*** Opening of Dataset ***

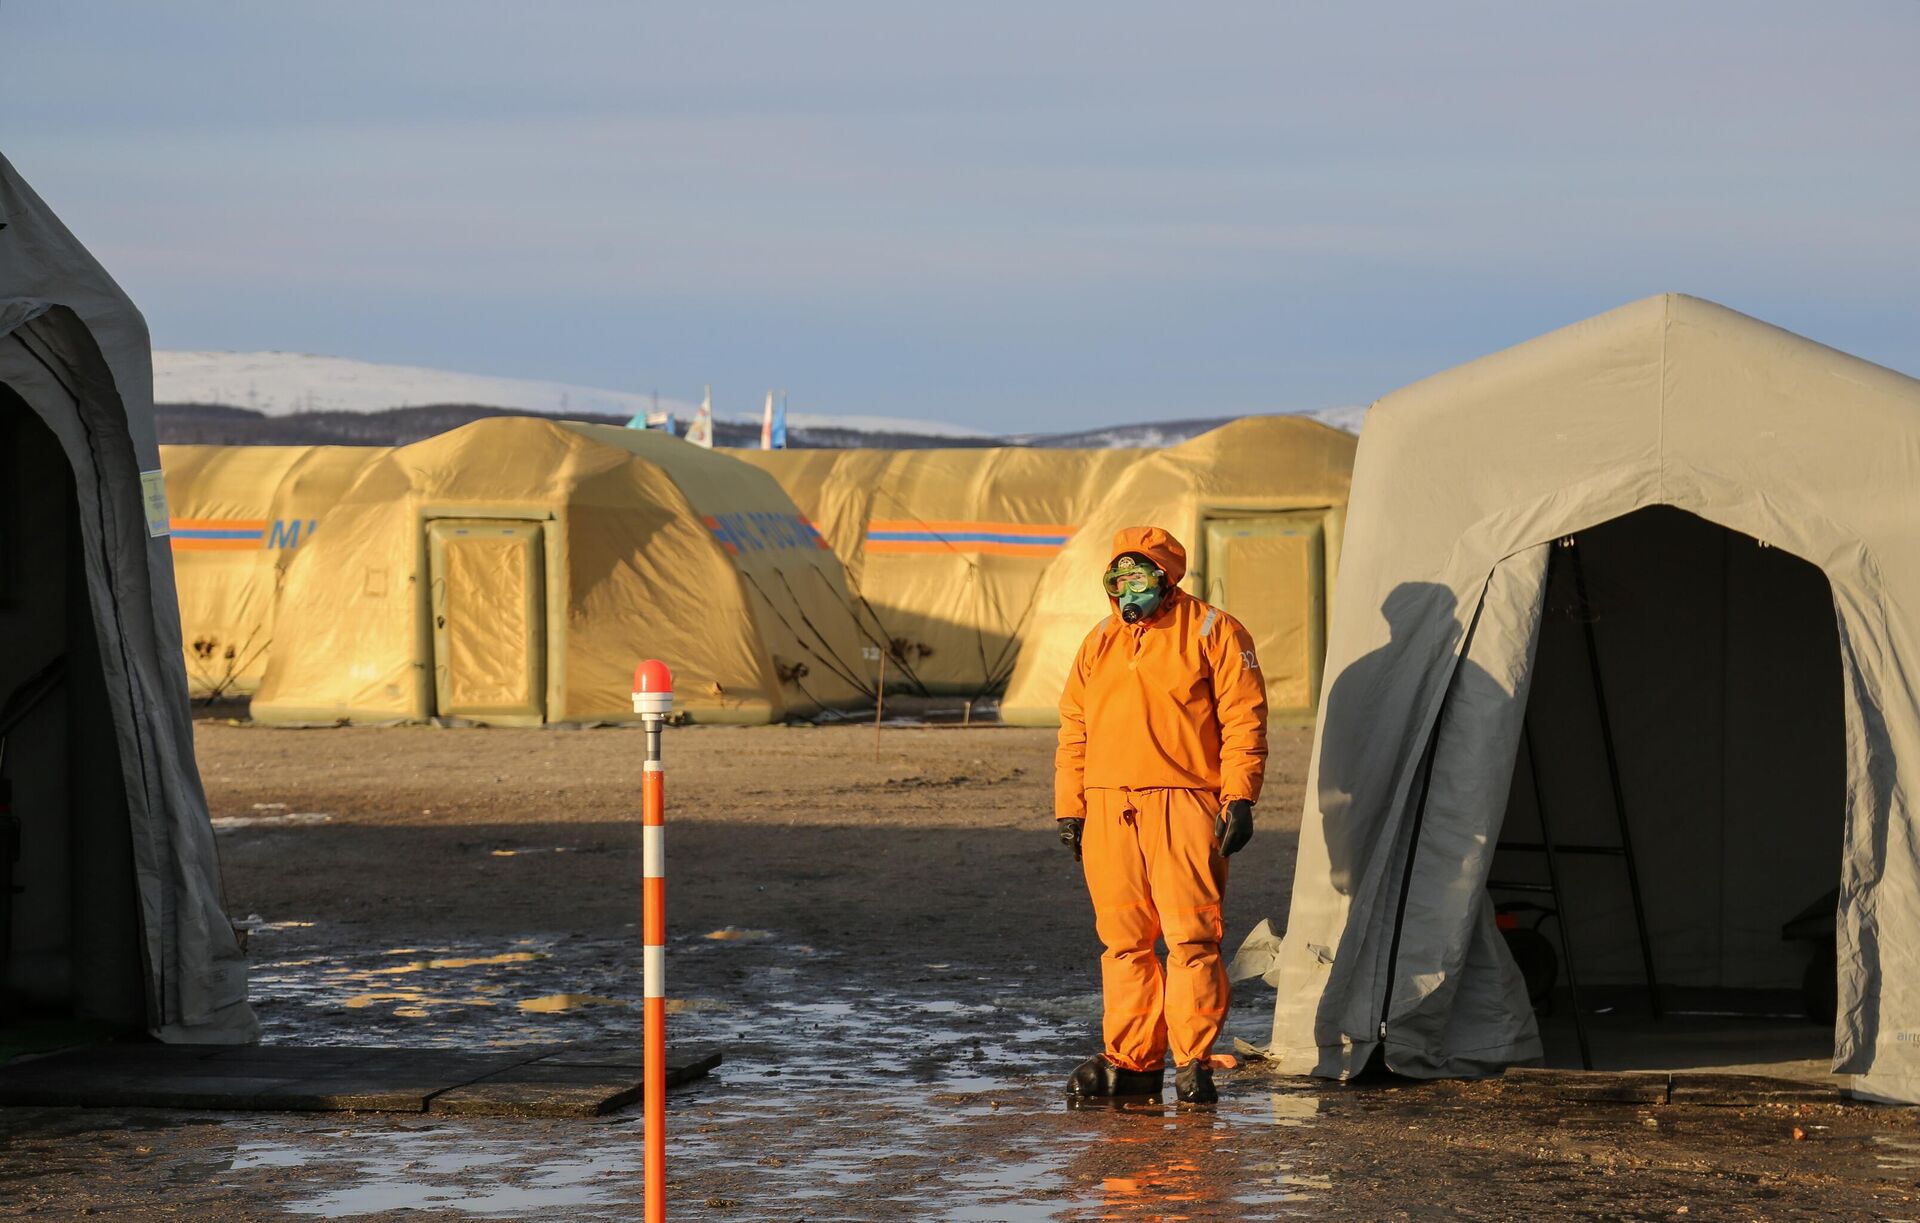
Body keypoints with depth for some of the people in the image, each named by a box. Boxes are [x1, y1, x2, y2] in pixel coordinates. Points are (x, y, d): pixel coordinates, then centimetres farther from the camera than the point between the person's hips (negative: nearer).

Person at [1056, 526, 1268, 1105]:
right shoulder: (1099, 644, 19)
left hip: (1186, 808, -5)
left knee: (1191, 936, -8)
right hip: (1109, 811, 5)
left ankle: (1193, 1061, -4)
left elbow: (1244, 719, -3)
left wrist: (1239, 799, -11)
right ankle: (1130, 1059, 12)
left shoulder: (1212, 633, 3)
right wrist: (1068, 808, 12)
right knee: (1124, 939, 6)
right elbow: (1074, 729, 20)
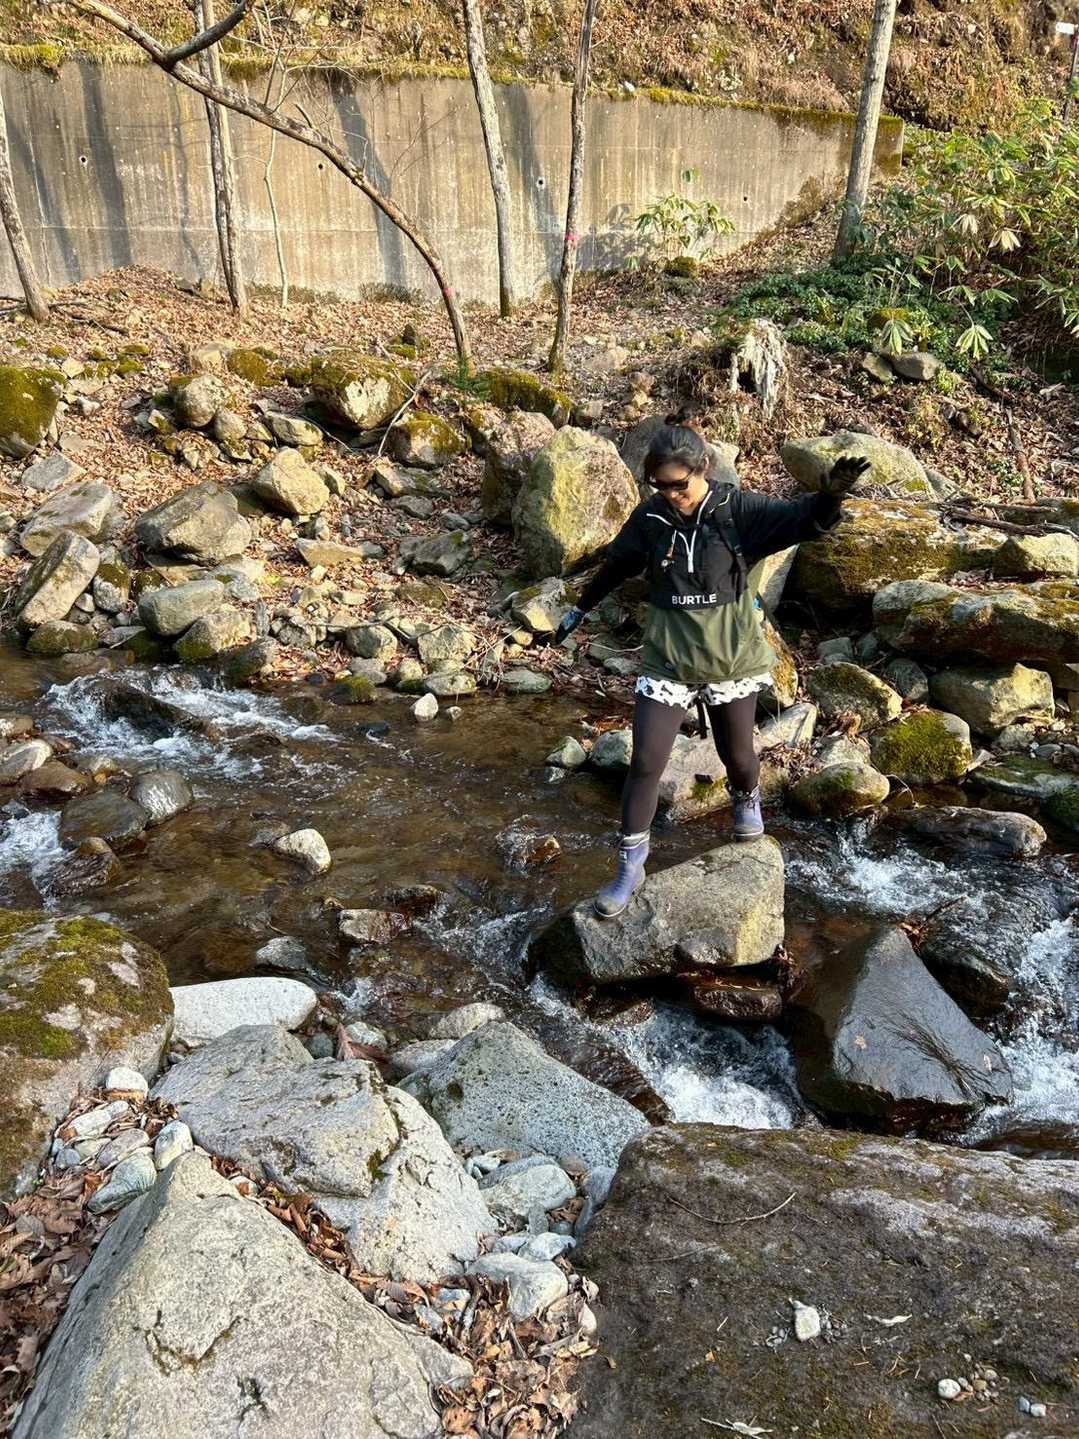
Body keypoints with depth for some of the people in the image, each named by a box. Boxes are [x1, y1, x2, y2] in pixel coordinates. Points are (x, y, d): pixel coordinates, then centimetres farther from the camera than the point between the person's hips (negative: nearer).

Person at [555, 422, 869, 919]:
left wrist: (828, 495, -44)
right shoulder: (649, 518, -5)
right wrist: (581, 608, 22)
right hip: (667, 660, 1)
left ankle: (747, 801, 52)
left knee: (737, 754, 15)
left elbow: (800, 521, -22)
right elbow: (615, 567, 11)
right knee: (645, 764, -3)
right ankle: (630, 868, 11)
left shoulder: (738, 509, -11)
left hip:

*** Close of Dataset ***

▶ [Problem description]: Set down nothing but the lines from the one with "left elbow: (800, 521, -22)" through the end of the records, keeping each line exactly as written and including both ends.

▶ [Answer to this task]:
left elbow: (800, 521, -22)
right elbow: (615, 567, 11)
right knee: (645, 764, -3)
right ankle: (630, 868, 11)
left shoulder: (738, 509, -11)
left hip:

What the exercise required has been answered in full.